How to scrape the non loaded content of the page?

I have made a script that will scrape link to concerns. But the page are not fully loaded. In bottom of the page is button "Pokaż więcej" that means show more. If I click that it will load more concerns. This script scrape only the first part. How can I scrape whole list?

import requests
from bs4 import BeautifulSoup
url = "https://www.gpw.pl/spolki"

response = requests.get(url)
soup = BeautifulSoup(response.content)
x = soup.find_all("a")

tuple = []
for link in x:
    tuple.append(link.get("href"))

finalTuple = []

for x in tuple:
    if "spolka?isin=" in x:
        finalTuple.append(x)

print(finalTuple)

Upvotes: 0

Answers (3)

SIM

Reputation: 22440

Although furas has already provided you with a working solution, I thought to come up with mine. If you try the way I've shown below, you don't need to hardcode the parameters. The script should fetch you all the required links traversing all the pages no matter how many they are.

import requests
from bs4 import BeautifulSoup

link = 'https://www.gpw.pl/spolki'
post_url = 'https://www.gpw.pl/ajaxindex.php'
offset = 0

with requests.Session() as s:
    s.headers['User-Agent'] = 'Mozilla/5.0 (Windows NT 6.1; ) AppleWebKit/537.36 (KHTML, like Gecko) Chrome/81.0.4044.122 Safari/537.36'
    r = s.get(link)
    soup = BeautifulSoup(r.text,"lxml")
    payload = {i['name']:i.get('value','') for i in soup.select('input[name]')}

    for item in list(payload):
        if item.startswith('country'):
            payload[item] = 'on'
        elif item.startswith('voivodship'):
            payload[item] = 'on'
        elif item.startswith('index'):
            payload[item] = 'on'

    while True:
        r = s.post(post_url,data=payload)
        soup = BeautifulSoup(r.text,"lxml")
        if not soup.select("tr"):break
        for elem in soup.select("tr"):
            target_links = elem.select_one("a[href^='spolka?isin=']")['href']
            print(target_links)

        offset+=10
        payload['offset'] = offset

Upvotes: 3

furas

Reputation: 142641

This page uses JavaScript (AJAX/XHR) to load data when you click Pokaż więcej

Using DevTool in Firefox/Chrome (tab: Network, filter: XHR) I check urls when I press Pokaż więcej and I found

https://www.gpw.pl/ajaxindex.php

Browser sends POST request with data offset and limit to read next data.
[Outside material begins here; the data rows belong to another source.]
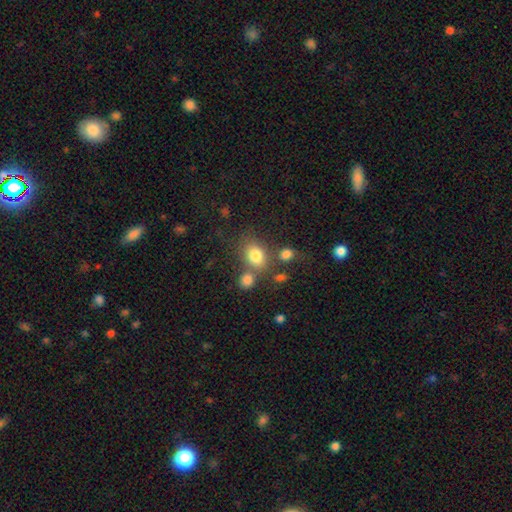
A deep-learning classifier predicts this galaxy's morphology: This appears to be a smooth galaxy with no disk features (79%) that is in between round and cigar-shaped (59%). Merging: none (60%).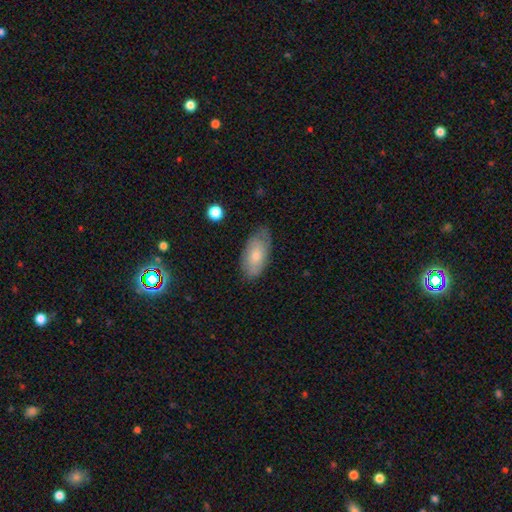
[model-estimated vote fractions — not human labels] smooth 67%, featured or disk 26%, star or artifact 6%. Down the decision tree: how rounded — in between (92%); merging — none (71%).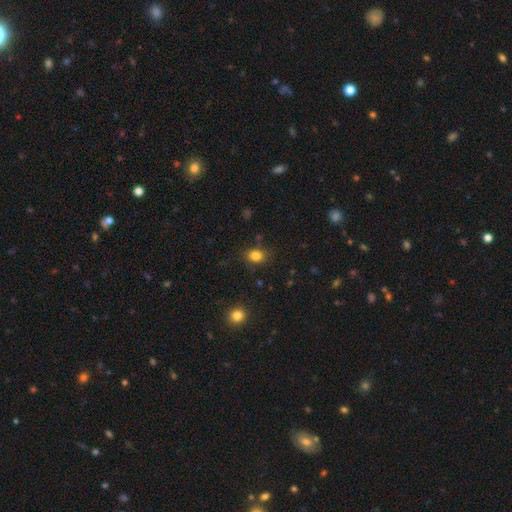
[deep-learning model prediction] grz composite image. It shows a smooth galaxy with no disk features (82%) that is in between round and cigar-shaped (53%). Merging: none (81%).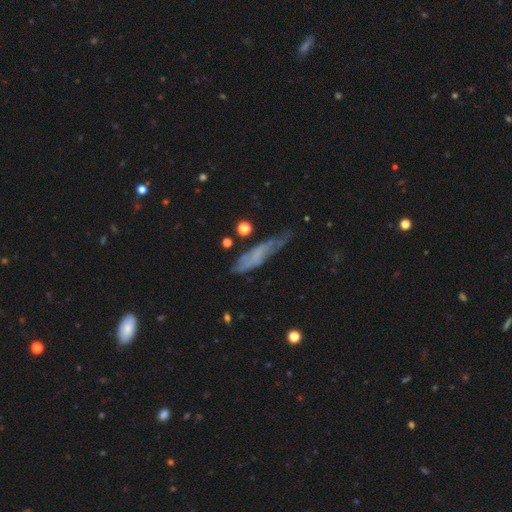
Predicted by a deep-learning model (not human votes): Smooth or featured?
  - smooth: 44% * (tied)
  - featured or disk: 44% * (tied)
  - star or artifact: 11%
Merging?
  - none: 40% *
  - minor disturbance: 32%
  - major disturbance: 23%
  - merger: 4%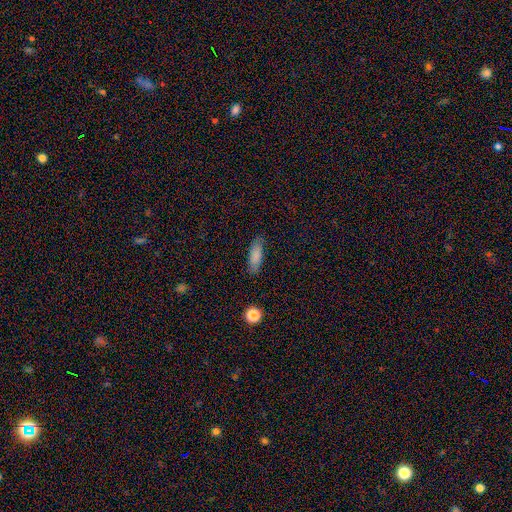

Using offset = 0 you can read even data for first page.

Maybe using bigger limit (and bigger offset) you could read more data in one requests.

POST sends many other values which I also add in code

import requests
from bs4 import BeautifulSoup

def get_first_page():

    url = "https://www.gpw.pl/spolki"

    response = requests.get(url)
    soup = BeautifulSoup(response.content)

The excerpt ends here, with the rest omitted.